[What this task involves] Please transcribe the records from the line that contains "EA heeft duidelijk" through the line that contains "itens selecionados", including both of those lines.
----
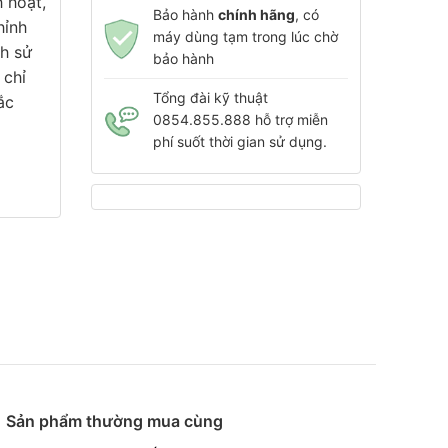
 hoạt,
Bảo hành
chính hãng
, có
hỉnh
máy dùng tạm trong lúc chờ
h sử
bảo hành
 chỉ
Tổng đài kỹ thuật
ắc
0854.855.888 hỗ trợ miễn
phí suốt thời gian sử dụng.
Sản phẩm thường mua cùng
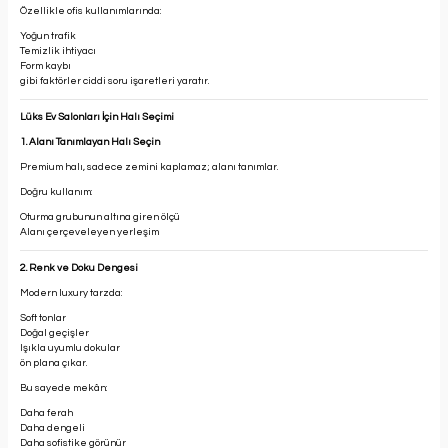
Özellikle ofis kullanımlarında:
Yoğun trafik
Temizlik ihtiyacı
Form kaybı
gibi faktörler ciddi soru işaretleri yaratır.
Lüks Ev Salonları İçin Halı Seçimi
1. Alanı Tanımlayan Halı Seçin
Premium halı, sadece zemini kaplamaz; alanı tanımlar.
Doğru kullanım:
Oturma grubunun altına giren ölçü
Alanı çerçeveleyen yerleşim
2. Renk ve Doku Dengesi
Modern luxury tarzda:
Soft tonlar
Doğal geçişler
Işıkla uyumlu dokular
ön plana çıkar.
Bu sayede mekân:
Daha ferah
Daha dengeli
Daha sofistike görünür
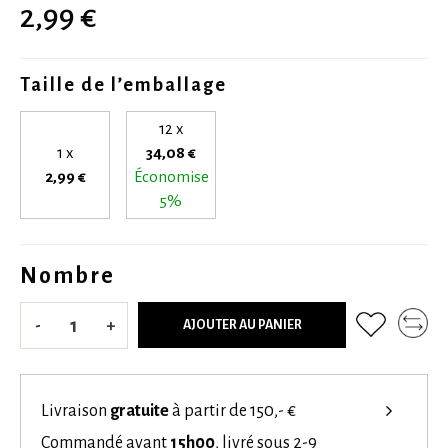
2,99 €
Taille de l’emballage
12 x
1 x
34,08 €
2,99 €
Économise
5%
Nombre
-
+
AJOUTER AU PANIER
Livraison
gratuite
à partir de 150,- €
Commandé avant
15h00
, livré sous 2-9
----
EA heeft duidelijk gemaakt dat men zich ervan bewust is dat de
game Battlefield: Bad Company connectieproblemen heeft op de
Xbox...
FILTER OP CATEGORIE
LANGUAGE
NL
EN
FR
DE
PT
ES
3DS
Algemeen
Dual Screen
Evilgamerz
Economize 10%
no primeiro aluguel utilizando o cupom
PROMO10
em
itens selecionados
----
[The completed task]
EA heeft duidelijk gemaakt dat men zich ervan bewust is dat de
game Battlefield: Bad Company connectieproblemen heeft op de
Xbox...
FILTER OP CATEGORIE
LANGUAGE
NL
EN
FR
DE
PT
ES
3DS
Algemeen
Dual Screen
Evilgamerz
Economize 10%
no primeiro aluguel utilizando o cupom
PROMO10
em
itens selecionados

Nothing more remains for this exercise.